Journal of Health Sciences and Medicine
Yazarlar: Fatih ÇANKAL, Dilara PATAT, Tuğçe ŞİRİNOĞLU
Konular:Sağlık Bilimleri ve Hizmetleri
DOI:10.32322/jhsm.973905
Anahtar Kelimeler:Spinal stenosis,Dural stenosis,Epidural fat
Özet: Aim: The aim of our study; to investigate the location of hypertrophy in the epidural adipose tissue in the lumbar spinal stenosis clinic, to compare the area measurements of the spinal canal and dural sac in patients with a preliminary diagnosis of lumbar spinal stenosis or radiculopathy, and to determine the place of the superior articular process area measurement in the diagnosis of spinal stenosis. Material and Method: 180 patients aged 50-69 years who underwent Lumbar Magnetic Resonance Imaging were divided into two groups according to the prediagnosis of lumbar spinal stenosis or radiculopathy and retrospectively analyzed. Spinal canal, dural sac, epidural fat, and superior articular process areas were measured. Statistical relationships of the findings were investigated. Results: There was no difference between the stenosis groups of these patients in terms of age and gender (respectively p=0.078; p=0.564).
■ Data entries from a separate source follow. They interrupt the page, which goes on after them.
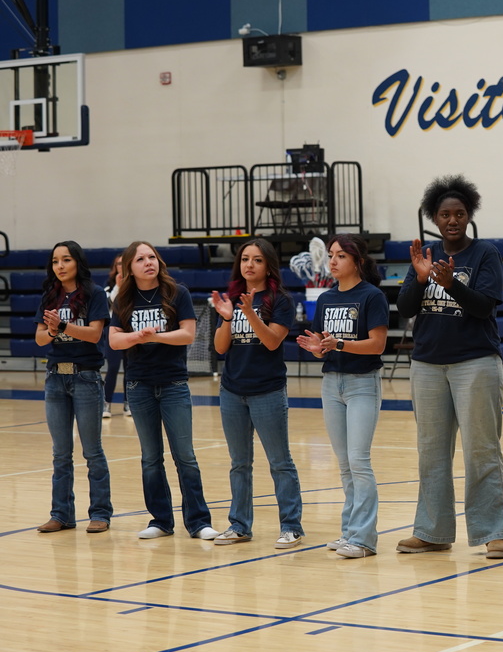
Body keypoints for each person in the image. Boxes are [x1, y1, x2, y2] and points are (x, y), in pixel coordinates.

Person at [395, 174, 503, 559]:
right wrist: (419, 277)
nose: (452, 220)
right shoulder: (424, 255)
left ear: (469, 215)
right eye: (445, 214)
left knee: (481, 450)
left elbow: (484, 305)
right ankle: (432, 531)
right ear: (434, 218)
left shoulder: (484, 254)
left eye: (459, 213)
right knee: (431, 452)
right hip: (428, 365)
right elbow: (407, 309)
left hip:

There is a significant difference in terms of the spinal canal, dural sac, superior articular process, and epidural fat widths between spinal stenosis and radiculopathy (p<0.001; p<0.001; p<0.001; p=0.033, respectively). Superior articular process, spinal canal, dural sac, and epidural fat cross-sectional areas were each found significant for their use as a diagnostic test for diagnosing lumbar spinal stenosis (p<0.001; p<0.001; p<0.001; p=0.034, respectively). Conclusion: Spinal stenosis is a problem that greatly affects the quality of life of patients. Measuring only the width of the spinal bony canal does not provide sufficient information in the diagnosis of spinal stenosis. In our study, hypertrophy of the superior articular process was the strongest finding in the diagnosis of lumbar spinal stenosis. Hypertrophy of epidural adipose tissue has also been shown to be a risk factor for lumbar spinal stenosis. In radiological evaluations, other structures that narrow the canal should also be carefully examined.